Deseret News (Salt Lake City, UT)
Hockey burns up energy
Published: Thursday, Jan. 3, 2008 12:06 a.m. MST
By Bill Sones and Rich Sones Ph.D.
“Stay on the ice and pay the price” runs the old hockey adage. Who’s paying what and why?
Answer: For this fast-paced game, exhaustion is often a problem at the uncoached amateur level, as some players hog the ice time even to the point where a good player can be outpaced by a mediocre defenseman, says Alain Hache in “The Physics of Hockey.” Hockey’s energy drain is greater than other team sports like basketball and baseball, with National Hockey League players skating at speeds in excess of 25 mph (40 km/hr).
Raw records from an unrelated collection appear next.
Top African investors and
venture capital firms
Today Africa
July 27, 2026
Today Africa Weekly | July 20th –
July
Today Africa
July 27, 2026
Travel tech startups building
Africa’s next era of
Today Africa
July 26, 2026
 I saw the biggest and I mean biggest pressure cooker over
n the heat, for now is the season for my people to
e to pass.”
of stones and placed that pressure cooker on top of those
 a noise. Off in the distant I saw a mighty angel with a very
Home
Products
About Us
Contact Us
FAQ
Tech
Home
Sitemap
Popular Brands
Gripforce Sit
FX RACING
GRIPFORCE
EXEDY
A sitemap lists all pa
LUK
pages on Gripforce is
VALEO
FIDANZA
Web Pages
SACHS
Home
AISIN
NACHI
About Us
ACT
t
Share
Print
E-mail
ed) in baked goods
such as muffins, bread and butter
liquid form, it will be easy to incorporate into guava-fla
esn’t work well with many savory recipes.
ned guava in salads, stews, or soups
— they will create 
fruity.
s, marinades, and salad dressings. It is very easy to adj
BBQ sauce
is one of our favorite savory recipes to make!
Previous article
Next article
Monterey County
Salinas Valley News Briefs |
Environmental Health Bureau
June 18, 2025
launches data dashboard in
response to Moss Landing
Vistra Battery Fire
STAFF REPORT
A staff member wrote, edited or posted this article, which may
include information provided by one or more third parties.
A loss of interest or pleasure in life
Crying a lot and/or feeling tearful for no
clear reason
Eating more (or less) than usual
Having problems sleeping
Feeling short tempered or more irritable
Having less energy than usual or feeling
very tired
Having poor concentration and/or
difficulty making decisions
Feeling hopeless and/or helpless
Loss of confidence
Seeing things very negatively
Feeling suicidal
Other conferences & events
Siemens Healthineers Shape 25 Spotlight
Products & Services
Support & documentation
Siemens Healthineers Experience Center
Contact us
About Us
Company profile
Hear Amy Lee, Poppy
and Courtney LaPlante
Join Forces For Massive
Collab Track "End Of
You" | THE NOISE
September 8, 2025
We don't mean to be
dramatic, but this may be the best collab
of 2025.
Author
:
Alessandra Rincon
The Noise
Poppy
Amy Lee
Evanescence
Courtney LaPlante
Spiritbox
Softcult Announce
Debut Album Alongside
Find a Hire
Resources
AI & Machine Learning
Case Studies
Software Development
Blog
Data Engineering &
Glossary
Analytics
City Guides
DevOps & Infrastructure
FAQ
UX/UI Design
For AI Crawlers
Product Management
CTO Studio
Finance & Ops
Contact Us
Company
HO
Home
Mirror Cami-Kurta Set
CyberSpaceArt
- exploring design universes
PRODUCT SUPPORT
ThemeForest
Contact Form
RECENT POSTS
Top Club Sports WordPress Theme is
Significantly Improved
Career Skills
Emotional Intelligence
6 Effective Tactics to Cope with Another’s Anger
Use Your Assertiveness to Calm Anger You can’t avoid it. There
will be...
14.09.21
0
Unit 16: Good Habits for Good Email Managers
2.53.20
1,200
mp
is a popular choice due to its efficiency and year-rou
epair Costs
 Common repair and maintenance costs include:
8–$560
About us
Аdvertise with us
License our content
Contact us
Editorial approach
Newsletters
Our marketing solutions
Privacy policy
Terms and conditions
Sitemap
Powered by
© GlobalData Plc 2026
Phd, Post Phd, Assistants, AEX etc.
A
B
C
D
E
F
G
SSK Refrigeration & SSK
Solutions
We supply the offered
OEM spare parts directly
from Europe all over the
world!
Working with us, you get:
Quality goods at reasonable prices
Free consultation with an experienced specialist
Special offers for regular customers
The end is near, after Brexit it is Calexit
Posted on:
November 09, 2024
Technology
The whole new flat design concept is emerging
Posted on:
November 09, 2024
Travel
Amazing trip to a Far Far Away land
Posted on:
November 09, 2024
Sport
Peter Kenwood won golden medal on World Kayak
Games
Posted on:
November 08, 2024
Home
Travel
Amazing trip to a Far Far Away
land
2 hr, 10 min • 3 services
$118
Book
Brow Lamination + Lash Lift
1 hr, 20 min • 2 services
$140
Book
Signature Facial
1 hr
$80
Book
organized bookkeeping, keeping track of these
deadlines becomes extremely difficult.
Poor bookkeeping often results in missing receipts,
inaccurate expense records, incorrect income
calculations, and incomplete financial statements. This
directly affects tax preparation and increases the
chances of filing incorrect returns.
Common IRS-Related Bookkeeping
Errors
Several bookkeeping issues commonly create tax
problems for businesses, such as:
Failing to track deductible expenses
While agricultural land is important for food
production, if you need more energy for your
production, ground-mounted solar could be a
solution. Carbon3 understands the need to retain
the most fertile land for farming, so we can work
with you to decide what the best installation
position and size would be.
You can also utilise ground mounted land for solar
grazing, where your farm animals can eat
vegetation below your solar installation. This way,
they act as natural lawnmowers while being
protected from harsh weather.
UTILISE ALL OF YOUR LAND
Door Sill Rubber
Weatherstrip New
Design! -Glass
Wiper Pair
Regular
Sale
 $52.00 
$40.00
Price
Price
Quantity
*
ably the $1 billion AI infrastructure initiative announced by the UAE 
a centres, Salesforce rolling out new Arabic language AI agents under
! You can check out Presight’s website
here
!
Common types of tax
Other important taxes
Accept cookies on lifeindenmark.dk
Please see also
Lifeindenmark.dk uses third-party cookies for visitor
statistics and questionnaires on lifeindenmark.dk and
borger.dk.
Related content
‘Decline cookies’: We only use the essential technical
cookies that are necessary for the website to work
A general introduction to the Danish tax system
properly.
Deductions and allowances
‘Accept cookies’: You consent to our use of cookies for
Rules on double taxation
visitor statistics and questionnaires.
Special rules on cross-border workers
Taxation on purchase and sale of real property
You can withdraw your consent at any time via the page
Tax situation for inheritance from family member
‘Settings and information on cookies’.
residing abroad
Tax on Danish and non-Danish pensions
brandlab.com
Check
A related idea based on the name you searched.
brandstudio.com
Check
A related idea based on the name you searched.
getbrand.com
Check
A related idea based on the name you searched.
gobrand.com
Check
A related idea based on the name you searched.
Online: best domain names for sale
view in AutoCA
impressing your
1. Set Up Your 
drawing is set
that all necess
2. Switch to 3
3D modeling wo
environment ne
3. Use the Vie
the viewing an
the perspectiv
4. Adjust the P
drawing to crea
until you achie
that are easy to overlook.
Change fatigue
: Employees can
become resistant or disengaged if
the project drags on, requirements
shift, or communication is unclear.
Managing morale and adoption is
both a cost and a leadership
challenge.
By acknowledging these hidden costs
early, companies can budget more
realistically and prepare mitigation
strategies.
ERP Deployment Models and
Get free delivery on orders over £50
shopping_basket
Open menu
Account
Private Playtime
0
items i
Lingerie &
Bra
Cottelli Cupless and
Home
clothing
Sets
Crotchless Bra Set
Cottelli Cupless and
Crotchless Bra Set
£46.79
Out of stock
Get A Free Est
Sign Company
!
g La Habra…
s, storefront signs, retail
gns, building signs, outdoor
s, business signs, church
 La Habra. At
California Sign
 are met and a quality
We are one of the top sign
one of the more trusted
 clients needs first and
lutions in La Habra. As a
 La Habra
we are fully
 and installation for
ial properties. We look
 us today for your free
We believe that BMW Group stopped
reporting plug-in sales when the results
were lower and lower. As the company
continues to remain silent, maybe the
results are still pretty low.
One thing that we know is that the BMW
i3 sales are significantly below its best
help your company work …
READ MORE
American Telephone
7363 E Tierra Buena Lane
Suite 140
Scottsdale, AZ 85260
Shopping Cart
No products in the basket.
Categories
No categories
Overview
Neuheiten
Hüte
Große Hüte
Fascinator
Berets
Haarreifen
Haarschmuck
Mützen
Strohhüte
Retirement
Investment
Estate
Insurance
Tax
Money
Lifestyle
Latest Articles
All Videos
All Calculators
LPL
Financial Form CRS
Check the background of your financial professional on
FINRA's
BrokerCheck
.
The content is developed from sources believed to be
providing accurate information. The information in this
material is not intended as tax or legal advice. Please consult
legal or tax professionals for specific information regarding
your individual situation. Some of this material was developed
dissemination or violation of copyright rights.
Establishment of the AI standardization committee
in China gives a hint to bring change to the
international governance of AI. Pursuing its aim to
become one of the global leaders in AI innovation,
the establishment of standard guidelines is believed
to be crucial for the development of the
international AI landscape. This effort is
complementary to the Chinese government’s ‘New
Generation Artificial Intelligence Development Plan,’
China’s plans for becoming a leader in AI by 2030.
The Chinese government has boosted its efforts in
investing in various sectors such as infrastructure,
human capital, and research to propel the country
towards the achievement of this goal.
The legendary Bobby Hull, fastest of his time, was once clocked at 29.2 mph (47 km/h) and after he had spent 29 minutes on the ice during one game, sports scientists figured he had skated a total of about 8 miles (13 kms). So it’s not surprising that during 60 minutes of regulation time, a player can burn several hundred calories and lose up to 10 pounds.